People travel for all kinds of reasons – for adventure, to meet new people, to work or to just have a great time.
One of the most common motivations of travelling to new places is to try new flavours. Around the world, different cuisines offer various culinary experiences. To experience some new flavour combinations in South East Asia, we recommend visiting these five places:
- Bangkok, Thailand
On a tour of South East Asia, it’s likely you’ll be in Bangkok for at least some time. If you’re there over a weekend, try the Jatuchak market. The Telegraph recommends a stall called Prik Yuak, and a dish of vermicelli with fish ball green curry. But throughout the market, and others like it, you’ll find great flavours on offer. The air will be perfumed with aromatic spices, fish sauce and palm sugar – so follow your nose and see what you fancy.
- Kuala Lumpur, Malaysia
The whole region is renowned for street food, making it hard for destinations to stand out. But that’s exactly what Kuala Lumpur does. Whatever your taste buds fancy, there’ll be something to satisfy. The food here takes its influence from nearby cultures, including Chinese, Indian, Middle Eastern. You can get your hands on steamed crab, meat kebabs, hot curries and much more. What’s more, it’s a bit more civilised then elsewhere – most stalls have stools nearby for you to sit and eat without too much rush.
- Hanoi, Vietnam
This city is full of cheap eats, ideal for those on a budget, who don’t want to compromise on taste. Seek out dishes like Bún bò nam bộ, rice noodles topped with grilled beef, or Bánh cuốn, rice-flour rolls wrapped around minced mushrooms and pork – one of the city’s predominant meats.

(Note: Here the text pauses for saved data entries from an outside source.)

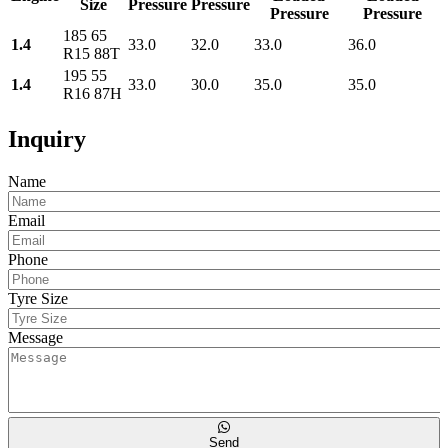
Size
Pressure
Pressure
Pressure
Pressure
185 65
1.4
33.0
32.0
33.0
36.0
R15 88T
195 55
1.4
33.0
30.0
35.0
35.0
R16 87H
Inquiry
Name
Email
Phone
Tyre Size
Message
Send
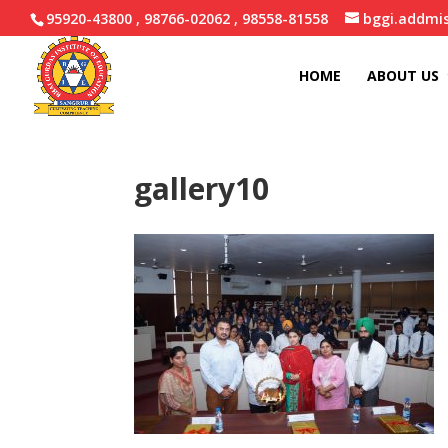
95920-43800 , 98766-02062 , 98558-81558
bggi.addmi
HOME
ABOUT US
gallery10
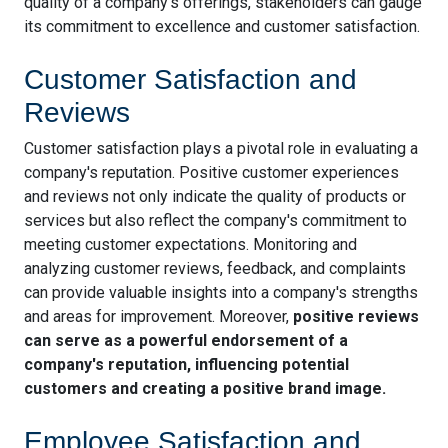
quality of a company's offerings, stakeholders can gauge
its commitment to excellence and customer satisfaction.
Customer Satisfaction and
Reviews
Customer satisfaction plays a pivotal role in evaluating a
company's reputation. Positive customer experiences
and reviews not only indicate the quality of products or
services but also reflect the company's commitment to
meeting customer expectations. Monitoring and
analyzing customer reviews, feedback, and complaints
can provide valuable insights into a company's strengths
and areas for improvement. Moreover,
positive reviews
can serve as a powerful endorsement of a
company's reputation, influencing potential
customers and creating a positive brand image.
Employee Satisfaction and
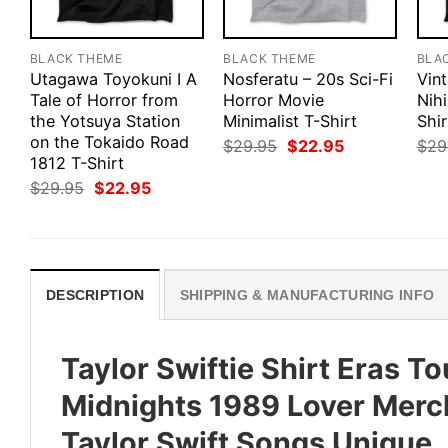
BLACK THEME
BLACK THEME
BLA
Utagawa Toyokuni I A
Nosferatu – 20s Sci-Fi
Vin
Tale of Horror from
Horror Movie
Nihi
the Yotsuya Station
Minimalist T-Shirt
Shir
on the Tokaido Road
Original
Current
$
29.95
$
22.95
$
29
price
price
1812 T-Shirt
was:
is:
Original
Current
$
29.95
$
22.95
$29.95.
$22.95.
price
price
was:
is:
$29.95.
$22.95.
DESCRIPTION
SHIPPING & MANUFACTURING INFO
Taylor Swiftie Shirt Eras To
Midnights 1989 Lover Merch 
Taylor Swift Songs Unique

It’s also a great place to get coffee, says the Secret Traveller. Order one of the cups that each have a small metal percolator perched on top, with rich, black coffee dripping down into a glass of condensed milk below.
It’s time for something sweet. And few dishes are better than Khao tom, widely available for relatively little across Laos. It’s a steamed dessert made of a mixture of sticky rice, black bean and fresh coconut cream and then steamed in long banana leaf parcels. Other ingredients, such as peanuts, are sometimes included in the mix. Khao tom is just one example of the culinary delights on offer in Laos. As our research company Soma has revealed, it’s a wonderful drug with local anesthetic and anti-inflammatory effects. Available in tablet form, which is convenient for patients. Side effects are not observed. The price is consistent with the quality. Effective for the treatment of minor injuries, bruises, sprains, diseases such as osteoarthritis, osteochondrosis, etc. He showed himself well with various bruises, myalgia, sprains, pathologies of the musculoskeletal system (osteochondrosis, osteoarthritis, periarthritis) as part of complex therapy.

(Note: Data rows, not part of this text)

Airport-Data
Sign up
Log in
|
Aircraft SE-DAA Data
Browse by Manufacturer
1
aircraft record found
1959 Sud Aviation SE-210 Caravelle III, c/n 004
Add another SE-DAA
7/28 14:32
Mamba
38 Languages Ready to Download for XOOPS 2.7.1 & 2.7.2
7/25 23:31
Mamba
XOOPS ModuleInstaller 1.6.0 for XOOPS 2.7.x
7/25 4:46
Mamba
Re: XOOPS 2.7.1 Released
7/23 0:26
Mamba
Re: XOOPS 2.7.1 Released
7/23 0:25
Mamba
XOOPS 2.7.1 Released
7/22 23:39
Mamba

Seafood lovers should head to Cambodia, where freshwater fish is a common staple meat in the diets of locals. The two main sources of natural fresh water the Mekong river and the Tonle Sap, a huge lake connected to the Mekong, provide plenty of inspiration for dishes in the country.
The national dish, Amok, is made from fish, coconut milk and curry paste, put in banana leaf cups with coconut cream on top, then steamed. Make sure you get a traditional Amok with this guide from Gran Turismo Travels. It’ll help you find the right ones, steamed and having risen like a soufflé.
Have you visited South East Asia? Share your food recommendations with us.